--- Information supplied ---

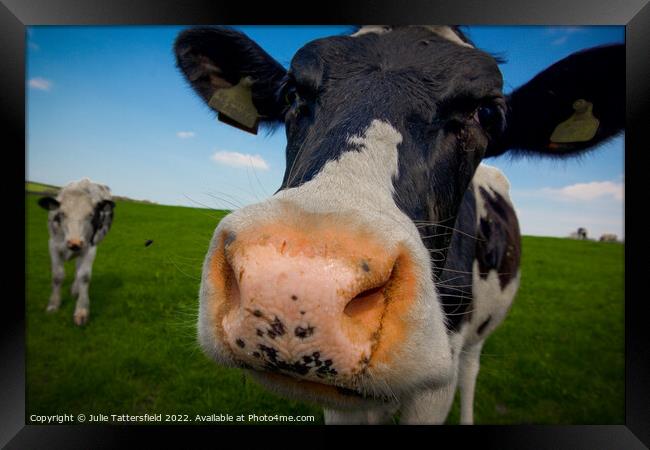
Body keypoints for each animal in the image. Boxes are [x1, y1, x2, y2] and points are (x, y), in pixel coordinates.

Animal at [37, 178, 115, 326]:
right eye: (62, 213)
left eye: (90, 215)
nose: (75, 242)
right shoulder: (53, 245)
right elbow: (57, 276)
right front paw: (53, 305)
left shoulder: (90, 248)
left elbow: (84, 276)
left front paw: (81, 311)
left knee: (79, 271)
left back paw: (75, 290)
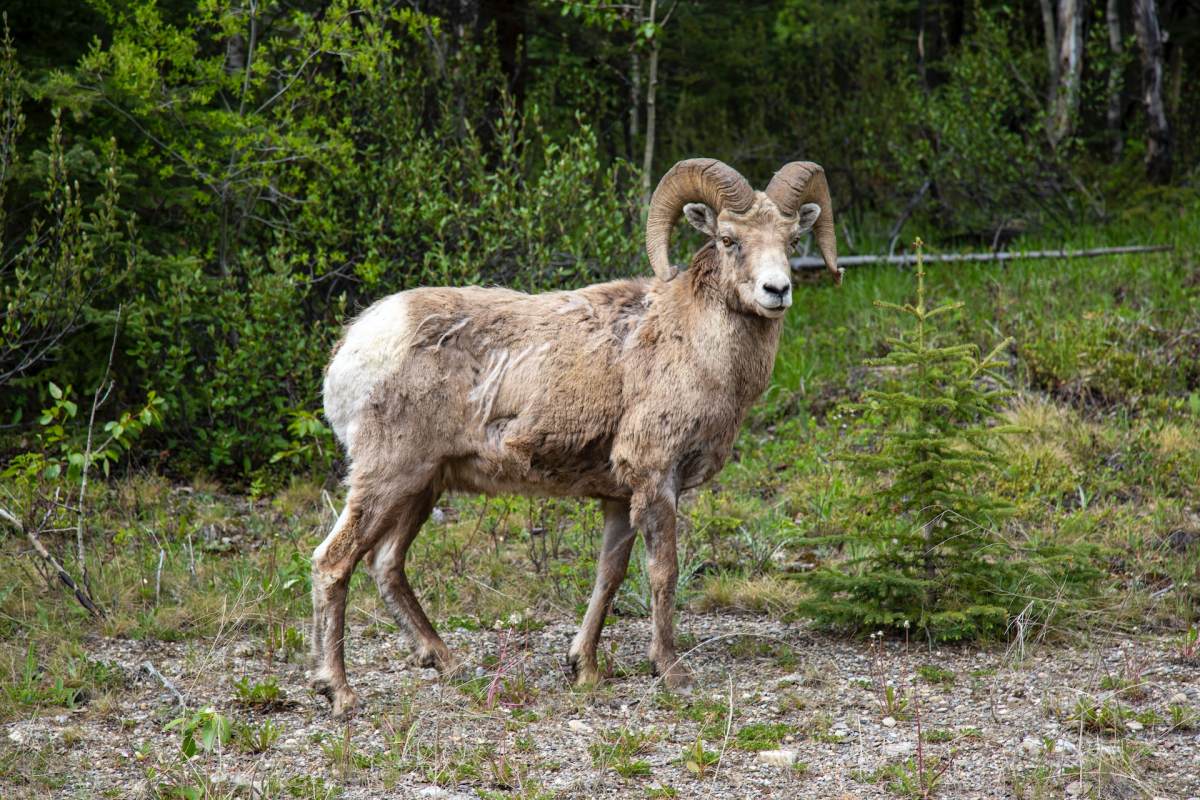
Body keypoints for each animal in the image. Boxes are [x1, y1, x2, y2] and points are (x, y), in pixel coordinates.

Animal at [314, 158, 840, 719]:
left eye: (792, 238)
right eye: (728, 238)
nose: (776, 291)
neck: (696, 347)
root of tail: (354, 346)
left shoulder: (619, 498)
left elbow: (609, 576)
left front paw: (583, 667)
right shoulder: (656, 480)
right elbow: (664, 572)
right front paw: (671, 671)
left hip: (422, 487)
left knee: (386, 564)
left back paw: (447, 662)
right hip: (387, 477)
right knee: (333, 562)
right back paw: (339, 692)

---

-- Assignment --
Apart from the images, please copy every line of the data exactly as written.

-- Answer box --
Body keypoints for each animal in the image. Boxes are [x1, y1, x2, y2] and points are (x, y), in pixel coordinates.

Animal at [37, 178, 115, 326]:
right eye: (62, 213)
left eye: (90, 215)
nose: (75, 242)
right shoulder: (53, 245)
right elbow: (57, 276)
right front paw: (53, 305)
left shoulder: (90, 248)
left elbow: (84, 276)
left front paw: (81, 311)
left knee: (79, 271)
left back paw: (75, 290)
Body keypoints for each animal in the image. Boxes are [x1, y1, x2, y2] and points are (x, y), in pixel coordinates.

Animal at [314, 158, 840, 719]:
left eye: (792, 238)
right eye: (728, 238)
nose: (776, 291)
neck: (696, 347)
root of tail: (354, 346)
left shoulder: (619, 498)
left elbow: (609, 576)
left front paw: (583, 667)
right shoulder: (656, 480)
right elbow: (664, 572)
right front paw: (671, 671)
left hip: (422, 487)
left knee: (386, 564)
left back paw: (447, 662)
right hip: (387, 477)
right knee: (333, 562)
right back paw: (339, 692)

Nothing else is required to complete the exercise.